霞が関の官僚が、こういう問いに答えることはない。分かっていて聞いた。
「私個人の考えを申し上げる立場にありません」
「そうですか」
「ただ」有村は続けた。声が、わずかに変わった。「TRONプロジェクト自体が終わるわけではありません。組み込みシステムへの応用など、他の分野での展開は続きます。倉田さんたちの技術は——」
「教育市場以外で生きる道を探せ、ということですか」
沈黙。
「そう受け取っていただいて構いません」
倉田は目を閉じた。
受話器の向こうで、有村が息を吸う音がした。何かを言おうとして、やめた音だった。
「失礼します」
電話が切れた。
研究室には倉田一人だった。林は早退した。他のメンバーも今日は出ていない。モニターが三台、無人の机の上で光っている。誰かが途中で止めたコードが、画面に映ったままだ。
倉田は立ち上がった。
コートを取って、外に出た。
エレベーターを待つのが嫌で、階段を降りた。五階分、足音だけが響いた。
外に出ると、風があった。
桜の花びらが一枚、倉田の肩に落ちた。払わなかった。
どこへ行くとも決めずに、歩いた。
夕暮れの街に、人が溢れていた。スーツの男たち、買い物帰りの女たち、走り回る子供たち。誰もBTRONのことを知らない。知らなくて当然だ。

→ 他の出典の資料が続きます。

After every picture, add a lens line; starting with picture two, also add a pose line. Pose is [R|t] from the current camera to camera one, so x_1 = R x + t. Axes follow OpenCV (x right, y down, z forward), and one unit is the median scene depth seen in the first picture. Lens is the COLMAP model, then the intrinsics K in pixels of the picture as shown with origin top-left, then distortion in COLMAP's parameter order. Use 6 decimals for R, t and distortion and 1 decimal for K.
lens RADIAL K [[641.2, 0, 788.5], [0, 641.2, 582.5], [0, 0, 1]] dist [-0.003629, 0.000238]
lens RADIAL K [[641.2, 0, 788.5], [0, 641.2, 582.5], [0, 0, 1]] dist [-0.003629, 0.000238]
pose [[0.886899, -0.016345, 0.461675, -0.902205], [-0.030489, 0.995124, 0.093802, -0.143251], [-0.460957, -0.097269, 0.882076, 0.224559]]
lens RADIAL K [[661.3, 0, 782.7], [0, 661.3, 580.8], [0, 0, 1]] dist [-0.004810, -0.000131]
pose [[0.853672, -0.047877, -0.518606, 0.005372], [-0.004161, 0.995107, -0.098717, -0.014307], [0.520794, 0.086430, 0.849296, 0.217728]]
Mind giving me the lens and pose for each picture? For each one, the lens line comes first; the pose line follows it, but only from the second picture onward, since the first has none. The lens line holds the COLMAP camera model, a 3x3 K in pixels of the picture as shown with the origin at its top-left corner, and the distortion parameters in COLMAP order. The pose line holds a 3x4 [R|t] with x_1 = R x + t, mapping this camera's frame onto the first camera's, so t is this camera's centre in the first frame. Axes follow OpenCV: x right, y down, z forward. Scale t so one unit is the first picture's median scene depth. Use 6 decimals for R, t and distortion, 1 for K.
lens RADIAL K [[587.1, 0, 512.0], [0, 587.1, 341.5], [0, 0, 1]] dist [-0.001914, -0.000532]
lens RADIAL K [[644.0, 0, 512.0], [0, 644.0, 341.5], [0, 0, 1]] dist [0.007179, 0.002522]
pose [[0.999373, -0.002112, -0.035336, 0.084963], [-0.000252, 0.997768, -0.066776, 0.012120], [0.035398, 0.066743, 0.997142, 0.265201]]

OSなんて、普通の人間には関係ない。コンピューターの電源を入れれば、何かが動く。それだけでいい。
でも倉田は思った。
その「何か」が何であるかは、誰かが決める。
市場が決める。政治が決める。外交が決める。技術者が何年かけて何を作ったかではなく、そういうものが決める。
交差点の信号が赤になった。
倉田は立ち止まって、向かいのビルを見た。一階にコンピューターショップがある。ショーウィンドウに、パソコンが並んでいる。画面にはアルファベットが流れている。英語のOS。アメリカの会社が作った、アメリカの思想で動く道具。
悪くはない。
悪くはないが——日本語で夢を見る道具ではない。
信号が青になった。
倉田は歩き出した。どこへ行くとも決めないまま、人の流れに混じって、歩いた。
花びらが、風に乗って流れていった。